-- Given data follows --

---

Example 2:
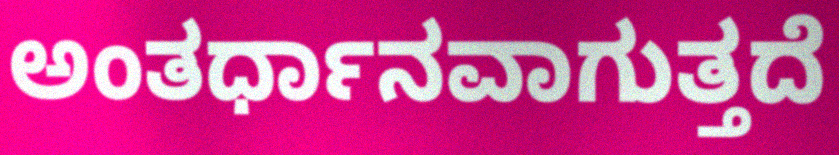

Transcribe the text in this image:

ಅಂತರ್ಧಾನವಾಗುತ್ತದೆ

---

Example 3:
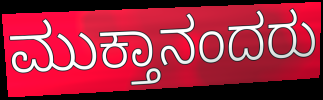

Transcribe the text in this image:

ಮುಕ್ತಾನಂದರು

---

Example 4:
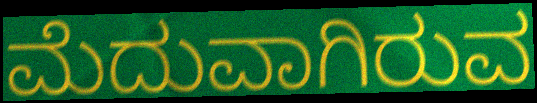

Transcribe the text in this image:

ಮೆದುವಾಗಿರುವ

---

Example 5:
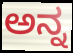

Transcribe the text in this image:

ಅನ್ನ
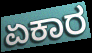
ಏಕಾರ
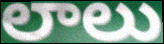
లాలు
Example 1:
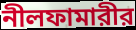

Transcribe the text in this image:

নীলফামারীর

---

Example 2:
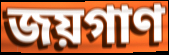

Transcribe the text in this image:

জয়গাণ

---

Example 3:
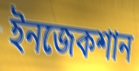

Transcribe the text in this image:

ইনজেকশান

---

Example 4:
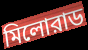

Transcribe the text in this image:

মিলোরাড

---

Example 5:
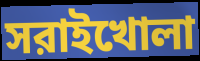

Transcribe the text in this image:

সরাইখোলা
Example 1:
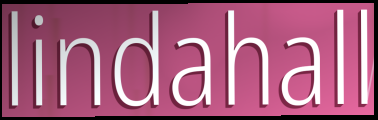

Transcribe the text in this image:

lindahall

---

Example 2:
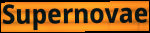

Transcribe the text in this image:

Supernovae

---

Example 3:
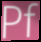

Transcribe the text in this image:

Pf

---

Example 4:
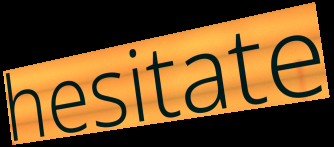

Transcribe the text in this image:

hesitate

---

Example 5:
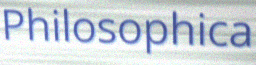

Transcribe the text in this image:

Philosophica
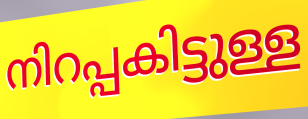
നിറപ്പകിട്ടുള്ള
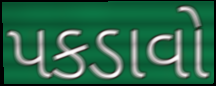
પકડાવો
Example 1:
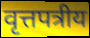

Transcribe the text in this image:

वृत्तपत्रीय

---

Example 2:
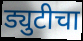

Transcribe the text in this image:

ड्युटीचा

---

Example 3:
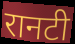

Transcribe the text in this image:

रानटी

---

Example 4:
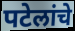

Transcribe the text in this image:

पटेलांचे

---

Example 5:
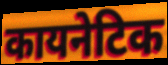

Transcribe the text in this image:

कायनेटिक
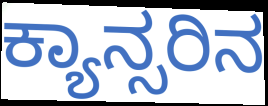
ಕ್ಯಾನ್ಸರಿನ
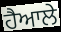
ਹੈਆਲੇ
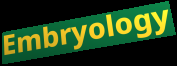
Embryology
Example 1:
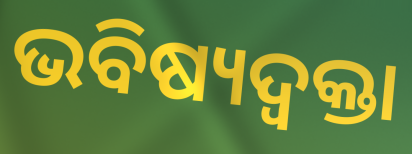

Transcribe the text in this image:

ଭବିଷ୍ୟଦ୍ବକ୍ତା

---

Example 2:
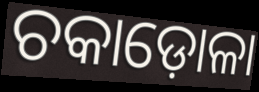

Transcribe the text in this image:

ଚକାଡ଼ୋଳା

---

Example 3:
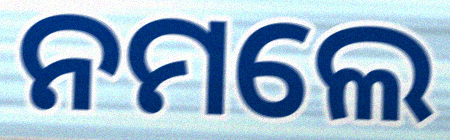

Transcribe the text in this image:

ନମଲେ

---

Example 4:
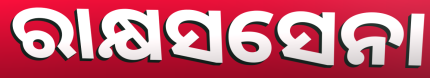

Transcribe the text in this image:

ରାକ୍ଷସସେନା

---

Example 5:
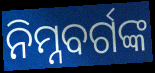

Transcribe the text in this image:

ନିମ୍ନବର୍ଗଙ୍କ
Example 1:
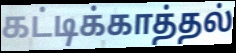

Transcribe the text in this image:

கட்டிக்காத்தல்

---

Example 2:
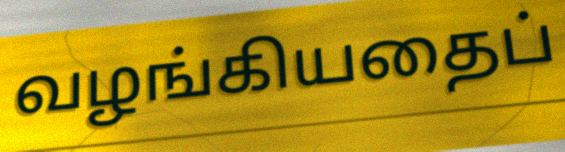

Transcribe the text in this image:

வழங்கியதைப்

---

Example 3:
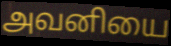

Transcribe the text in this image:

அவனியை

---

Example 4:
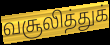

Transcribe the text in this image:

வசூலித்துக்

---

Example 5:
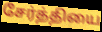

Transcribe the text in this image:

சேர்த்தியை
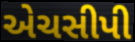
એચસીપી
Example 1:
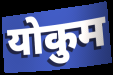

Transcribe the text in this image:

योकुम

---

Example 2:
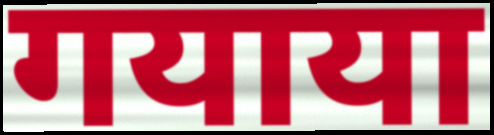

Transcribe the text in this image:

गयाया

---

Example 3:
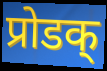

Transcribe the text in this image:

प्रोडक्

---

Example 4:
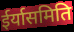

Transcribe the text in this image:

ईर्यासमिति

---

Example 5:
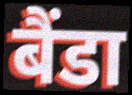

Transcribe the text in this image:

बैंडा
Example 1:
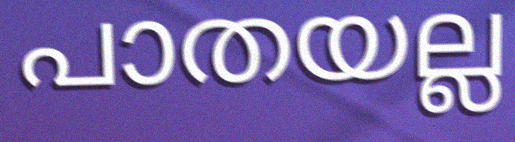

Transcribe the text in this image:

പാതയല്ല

-- Given data concluded --

Problem statement:
Nothing but the records, copied exactly and stripped of pictures, should be returned.

Answer space:
---

Example 2:

Transcribe the text in this image:

ಅಂತರ್ಧಾನವಾಗುತ್ತದೆ

---

Example 3:

Transcribe the text in this image:

ಮುಕ್ತಾನಂದರು

---

Example 4:

Transcribe the text in this image:

ಮೆದುವಾಗಿರುವ

---

Example 5:

Transcribe the text in this image:

ಅನ್ನ
ಏಕಾರ
లాలు
Example 1:

Transcribe the text in this image:

নীলফামারীর

---

Example 2:

Transcribe the text in this image:

জয়গাণ

---

Example 3:

Transcribe the text in this image:

ইনজেকশান

---

Example 4:

Transcribe the text in this image:

মিলোরাড

---

Example 5:

Transcribe the text in this image:

সরাইখোলা
Example 1:

Transcribe the text in this image:

lindahall

---

Example 2:

Transcribe the text in this image:

Supernovae

---

Example 3:

Transcribe the text in this image:

Pf

---

Example 4:

Transcribe the text in this image:

hesitate

---

Example 5:

Transcribe the text in this image:

Philosophica
നിറപ്പകിട്ടുള്ള
પકડાવો
Example 1:

Transcribe the text in this image:

वृत्तपत्रीय

---

Example 2:

Transcribe the text in this image:

ड्युटीचा

---

Example 3:

Transcribe the text in this image:

रानटी

---

Example 4:

Transcribe the text in this image:

पटेलांचे

---

Example 5:

Transcribe the text in this image:

कायनेटिक
ಕ್ಯಾನ್ಸರಿನ
ਹੈਆਲੇ
Embryology
Example 1:

Transcribe the text in this image:

ଭବିଷ୍ୟଦ୍ବକ୍ତା

---

Example 2:

Transcribe the text in this image:

ଚକାଡ଼ୋଳା

---

Example 3:

Transcribe the text in this image:

ନମଲେ

---

Example 4:

Transcribe the text in this image:

ରାକ୍ଷସସେନା

---

Example 5:

Transcribe the text in this image:

ନିମ୍ନବର୍ଗଙ୍କ
Example 1:

Transcribe the text in this image:

கட்டிக்காத்தல்

---

Example 2:

Transcribe the text in this image:

வழங்கியதைப்

---

Example 3:

Transcribe the text in this image:

அவனியை

---

Example 4:

Transcribe the text in this image:

வசூலித்துக்

---

Example 5:

Transcribe the text in this image:

சேர்த்தியை
એચસીપી
Example 1:

Transcribe the text in this image:

योकुम

---

Example 2:

Transcribe the text in this image:

गयाया

---

Example 3:

Transcribe the text in this image:

प्रोडक्

---

Example 4:

Transcribe the text in this image:

ईर्यासमिति

---

Example 5:

Transcribe the text in this image:

बैंडा
Example 1:

Transcribe the text in this image:

പാതയല്ല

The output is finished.